RECORDS TO PROCESS =
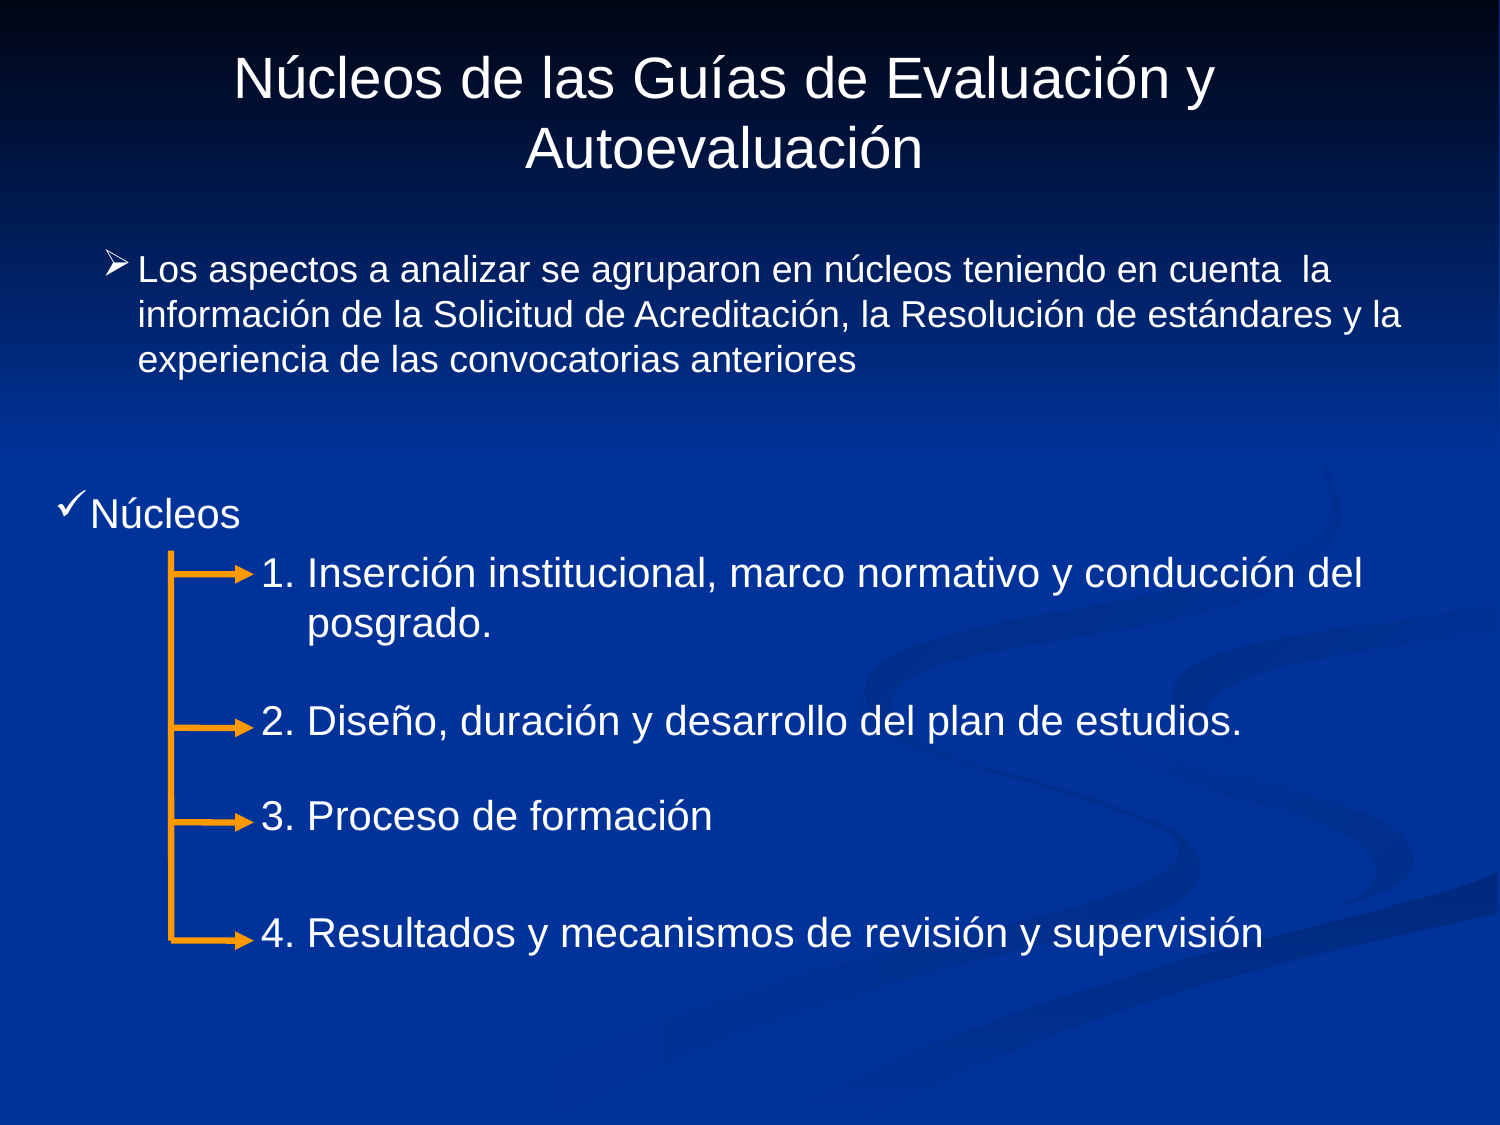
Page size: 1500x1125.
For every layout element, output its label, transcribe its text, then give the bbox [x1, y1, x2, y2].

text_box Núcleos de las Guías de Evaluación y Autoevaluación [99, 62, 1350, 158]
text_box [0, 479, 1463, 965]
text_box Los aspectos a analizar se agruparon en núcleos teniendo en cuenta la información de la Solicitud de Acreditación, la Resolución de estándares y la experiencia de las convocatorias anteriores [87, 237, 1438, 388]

EXERCISE OBJECTIVE =
Take every entry above and transcribe it exactly, with no pictures in the copy.

WRITTEN RESPONSE =
Page size: 1500x1125.
For every layout element, output its label, transcribe its text, then give the bbox [x1, y1, x2, y2].

text_box Núcleos de las Guías de Evaluación y Autoevaluación [99, 62, 1350, 158]
text_box [0, 479, 1463, 965]
text_box Los aspectos a analizar se agruparon en núcleos teniendo en cuenta la información de la Solicitud de Acreditación, la Resolución de estándares y la experiencia de las convocatorias anteriores [87, 237, 1438, 388]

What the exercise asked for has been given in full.